> _Your objective_
For the records below, give the number of lines in which "importante" appears, and add nothing else.

> _Records supplied_
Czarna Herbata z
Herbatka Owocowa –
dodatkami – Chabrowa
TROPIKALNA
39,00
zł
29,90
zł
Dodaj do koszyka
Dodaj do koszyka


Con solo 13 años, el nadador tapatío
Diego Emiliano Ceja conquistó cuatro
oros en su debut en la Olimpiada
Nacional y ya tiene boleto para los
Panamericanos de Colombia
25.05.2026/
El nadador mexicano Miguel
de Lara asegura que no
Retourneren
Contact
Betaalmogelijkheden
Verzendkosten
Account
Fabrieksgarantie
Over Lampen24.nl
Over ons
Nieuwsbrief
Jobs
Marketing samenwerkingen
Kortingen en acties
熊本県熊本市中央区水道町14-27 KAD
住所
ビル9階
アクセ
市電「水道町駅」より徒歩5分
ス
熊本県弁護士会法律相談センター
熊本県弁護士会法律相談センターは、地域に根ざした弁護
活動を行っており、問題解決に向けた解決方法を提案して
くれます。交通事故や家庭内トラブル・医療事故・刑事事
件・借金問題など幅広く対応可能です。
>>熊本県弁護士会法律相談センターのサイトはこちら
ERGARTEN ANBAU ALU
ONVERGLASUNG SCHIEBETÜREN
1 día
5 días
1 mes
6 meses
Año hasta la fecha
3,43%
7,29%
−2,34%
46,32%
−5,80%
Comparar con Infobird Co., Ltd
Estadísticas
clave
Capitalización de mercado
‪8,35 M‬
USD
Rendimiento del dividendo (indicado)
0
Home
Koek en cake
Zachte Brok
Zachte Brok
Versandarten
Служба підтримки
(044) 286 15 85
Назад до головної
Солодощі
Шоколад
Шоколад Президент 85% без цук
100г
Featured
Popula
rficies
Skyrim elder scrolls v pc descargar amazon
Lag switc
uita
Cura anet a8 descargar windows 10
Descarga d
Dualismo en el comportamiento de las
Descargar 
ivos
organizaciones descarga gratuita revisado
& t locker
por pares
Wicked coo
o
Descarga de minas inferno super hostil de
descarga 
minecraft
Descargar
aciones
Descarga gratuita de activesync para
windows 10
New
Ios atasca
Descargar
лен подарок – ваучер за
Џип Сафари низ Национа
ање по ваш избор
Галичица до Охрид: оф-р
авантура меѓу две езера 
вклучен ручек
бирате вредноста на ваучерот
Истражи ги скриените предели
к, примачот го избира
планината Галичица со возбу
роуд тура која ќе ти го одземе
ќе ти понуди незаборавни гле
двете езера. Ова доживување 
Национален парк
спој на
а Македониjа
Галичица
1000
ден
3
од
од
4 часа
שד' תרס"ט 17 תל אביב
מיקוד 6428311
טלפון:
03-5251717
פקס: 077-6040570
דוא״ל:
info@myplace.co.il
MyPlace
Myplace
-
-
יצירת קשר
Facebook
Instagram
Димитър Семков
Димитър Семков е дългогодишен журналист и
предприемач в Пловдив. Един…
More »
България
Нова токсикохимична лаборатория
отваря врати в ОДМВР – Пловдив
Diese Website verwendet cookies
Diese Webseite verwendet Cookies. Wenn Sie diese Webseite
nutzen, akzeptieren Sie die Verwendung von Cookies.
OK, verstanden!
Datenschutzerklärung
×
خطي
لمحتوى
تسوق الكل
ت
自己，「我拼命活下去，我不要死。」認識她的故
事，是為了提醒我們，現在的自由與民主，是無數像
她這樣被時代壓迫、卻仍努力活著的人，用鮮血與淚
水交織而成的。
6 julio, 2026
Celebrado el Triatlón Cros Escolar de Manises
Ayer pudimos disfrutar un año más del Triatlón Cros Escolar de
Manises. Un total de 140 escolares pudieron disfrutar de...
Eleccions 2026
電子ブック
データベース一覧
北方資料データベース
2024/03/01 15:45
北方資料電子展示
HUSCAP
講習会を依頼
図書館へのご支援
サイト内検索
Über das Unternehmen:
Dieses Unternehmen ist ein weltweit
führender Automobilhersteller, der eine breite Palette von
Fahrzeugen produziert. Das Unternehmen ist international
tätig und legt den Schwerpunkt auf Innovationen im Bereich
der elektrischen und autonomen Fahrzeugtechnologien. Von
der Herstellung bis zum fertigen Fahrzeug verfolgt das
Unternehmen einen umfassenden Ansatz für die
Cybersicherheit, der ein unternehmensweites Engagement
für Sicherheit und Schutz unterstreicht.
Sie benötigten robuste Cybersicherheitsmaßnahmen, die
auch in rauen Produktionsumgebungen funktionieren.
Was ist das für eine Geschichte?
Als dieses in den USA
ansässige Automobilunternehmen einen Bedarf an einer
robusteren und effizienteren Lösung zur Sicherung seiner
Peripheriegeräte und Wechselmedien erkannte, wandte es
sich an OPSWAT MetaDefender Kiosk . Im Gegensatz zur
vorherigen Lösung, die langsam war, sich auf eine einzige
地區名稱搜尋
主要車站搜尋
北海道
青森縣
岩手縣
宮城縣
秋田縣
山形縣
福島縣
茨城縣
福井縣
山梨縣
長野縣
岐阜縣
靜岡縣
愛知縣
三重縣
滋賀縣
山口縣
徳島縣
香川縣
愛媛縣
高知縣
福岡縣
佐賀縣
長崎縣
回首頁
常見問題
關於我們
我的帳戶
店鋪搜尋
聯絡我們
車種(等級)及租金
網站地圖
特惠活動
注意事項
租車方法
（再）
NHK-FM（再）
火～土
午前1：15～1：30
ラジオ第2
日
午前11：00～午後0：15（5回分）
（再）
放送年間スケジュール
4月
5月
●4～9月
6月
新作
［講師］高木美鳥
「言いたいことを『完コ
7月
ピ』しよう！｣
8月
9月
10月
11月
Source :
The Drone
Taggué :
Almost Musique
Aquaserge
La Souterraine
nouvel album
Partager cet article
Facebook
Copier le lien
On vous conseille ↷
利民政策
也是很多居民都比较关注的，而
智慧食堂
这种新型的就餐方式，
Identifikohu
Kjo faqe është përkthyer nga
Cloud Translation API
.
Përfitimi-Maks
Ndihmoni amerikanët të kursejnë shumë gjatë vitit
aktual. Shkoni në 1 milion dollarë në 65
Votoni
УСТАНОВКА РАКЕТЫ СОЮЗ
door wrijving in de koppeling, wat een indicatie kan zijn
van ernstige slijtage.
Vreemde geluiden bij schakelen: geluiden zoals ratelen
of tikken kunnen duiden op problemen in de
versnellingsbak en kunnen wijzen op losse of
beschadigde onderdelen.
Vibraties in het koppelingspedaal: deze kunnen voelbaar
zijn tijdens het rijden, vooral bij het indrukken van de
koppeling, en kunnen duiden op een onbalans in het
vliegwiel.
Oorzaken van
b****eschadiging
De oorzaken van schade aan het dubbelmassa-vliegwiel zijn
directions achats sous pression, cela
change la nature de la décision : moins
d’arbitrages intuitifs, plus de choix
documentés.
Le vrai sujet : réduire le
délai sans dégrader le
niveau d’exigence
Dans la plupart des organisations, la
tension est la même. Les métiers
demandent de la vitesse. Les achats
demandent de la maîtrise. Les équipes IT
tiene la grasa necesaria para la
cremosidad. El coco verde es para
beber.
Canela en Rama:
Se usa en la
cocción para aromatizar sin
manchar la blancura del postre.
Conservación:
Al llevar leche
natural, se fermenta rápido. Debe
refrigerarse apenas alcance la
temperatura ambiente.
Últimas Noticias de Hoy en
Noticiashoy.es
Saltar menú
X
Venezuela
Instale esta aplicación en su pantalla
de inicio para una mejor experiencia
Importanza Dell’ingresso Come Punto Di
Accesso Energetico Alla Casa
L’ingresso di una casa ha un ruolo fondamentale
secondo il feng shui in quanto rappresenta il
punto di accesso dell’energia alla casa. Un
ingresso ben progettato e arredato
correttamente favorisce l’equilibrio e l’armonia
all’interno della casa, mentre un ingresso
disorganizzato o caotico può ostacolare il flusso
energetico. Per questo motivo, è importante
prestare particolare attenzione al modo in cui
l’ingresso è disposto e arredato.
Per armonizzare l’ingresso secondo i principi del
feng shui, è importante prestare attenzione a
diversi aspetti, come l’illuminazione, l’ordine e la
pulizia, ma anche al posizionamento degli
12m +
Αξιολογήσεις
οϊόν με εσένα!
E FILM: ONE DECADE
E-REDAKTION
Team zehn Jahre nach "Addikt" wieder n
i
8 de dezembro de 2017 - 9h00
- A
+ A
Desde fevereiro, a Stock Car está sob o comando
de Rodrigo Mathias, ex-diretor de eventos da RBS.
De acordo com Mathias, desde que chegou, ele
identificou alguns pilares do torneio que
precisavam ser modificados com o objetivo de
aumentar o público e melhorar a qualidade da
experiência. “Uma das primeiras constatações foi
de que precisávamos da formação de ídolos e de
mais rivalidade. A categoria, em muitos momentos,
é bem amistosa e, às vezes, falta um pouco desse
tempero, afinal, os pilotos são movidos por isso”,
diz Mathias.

> _Exercise answer_
2